Part of what's now the Arrowhead region of Minnesota might have caught their eye for this burial. There's bedrock there that had already been fairly stable for about 200,000,000 years then.

Time passed.

When the latest set of glaciers melted on the North American continent, they exposed bedrock in what's now northern Minnesota that's upwards of 543,000,000 years old. The Minnesota Department of Natural Resources identifies some of the exposed bedrock in the Border Lakes Subsection as being from the Precambrian, a period starting 453,000,000 years back: more specifically, from the "Late Archean and Early Proterozoic".

Maybe somewhere, a few hours' drive north of where I live, covered by a few feet of soil, tree roots and moss, a silted-in passage leads down to a chamber where equipment - and maybe something else - has been waiting for half a billion years.

Maybe what was a deeply-buried tomb has become a shallow grave. Shallow enough to allow escape.

Maybe H. P. Lovecraft was an optimist.

And the Moral of This Story Is - - -

Obsessing over nit-picking details isn't a good way of getting a project finished - and probably wouldn't result in a particularly interesting story. On the other hand, I think it's a good idea to do a little homework, check the numbers, and avoid having your characters ride a bus from Hawaii to Florida.

That yarn about a Thing buried in northern Minnesota? No, I really don't think so. On the other hand, paying attention to the scale of the universe - in time and space - allows a writer to start imagining on a large scale.
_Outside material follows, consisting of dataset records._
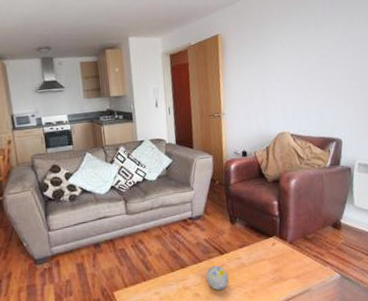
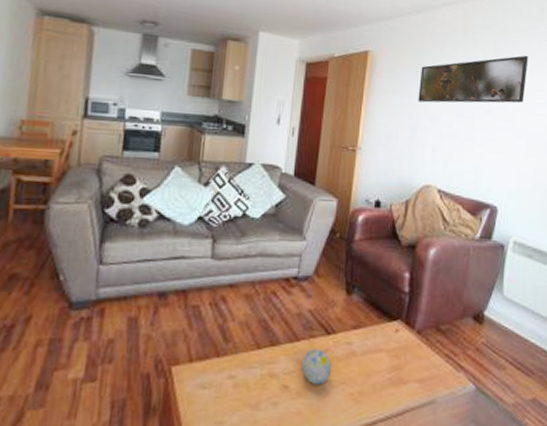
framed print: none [263,10,355,68] -> present [418,55,528,103]

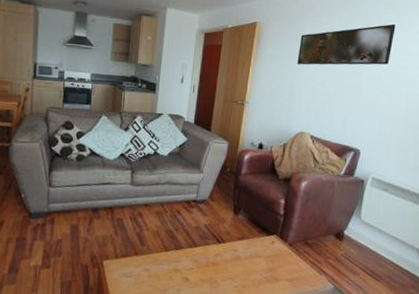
decorative ball: present [301,349,332,385] -> none [198,253,222,279]

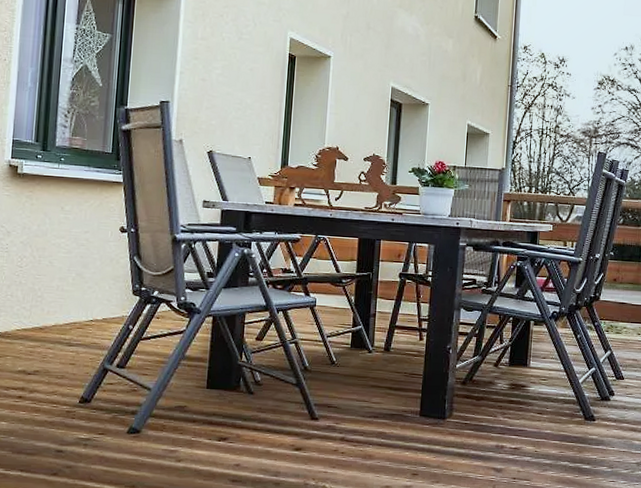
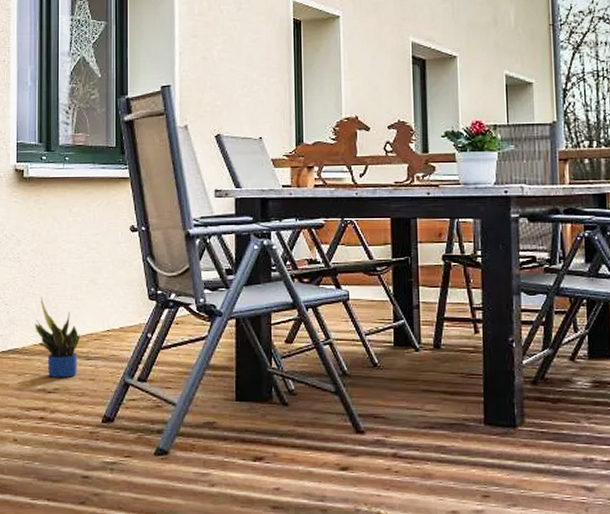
potted plant: none [19,286,64,361] -> present [35,297,80,377]

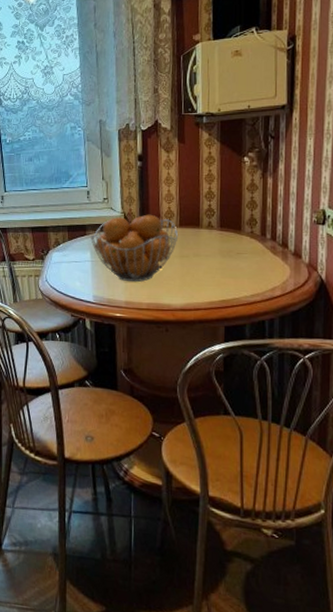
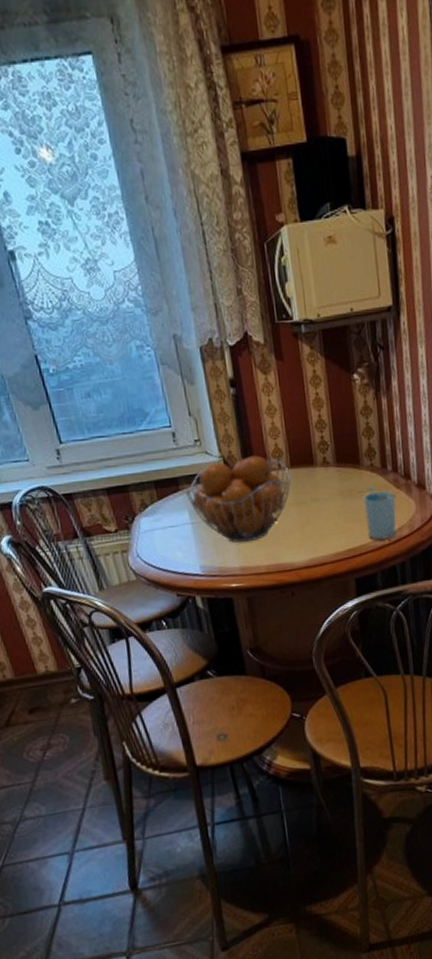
cup: none [239,249,272,297] -> present [362,486,396,541]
Related posts: Background:
1 I wouldn't have the distance between Sirius and the closest major star, if I didn't use The Internet Stellar Database. That website has the position of (most) stars within 75 light years of us, and a pretty-good online function for getting distances between stars. I'd be able to figure it out, with a star catalog I've got: but the math is a bit tedious.

2 At this scale, a light year (5,878,786,100,000 miles) is 246,909,012 feet, if I've got the numbers right. Or, again on this scale, a light year is around 46,700 miles. Which makes Alpha Centauri, the nearest main-sequence star (stars - it's a binary, at least), at 4.39 light years, around 205,290 miles away. Which is closer than the moon, but not by much. The distance from the center of Earth to the center of our moon is about 238,890 miles. On average. The moon's orbit is slightly elliptical, so the center-to-center distance ranges from 225,740 to 251,970 miles. According to a page at NASA, anyway. They should know, since they've sent a few ships out there - and gotten them back.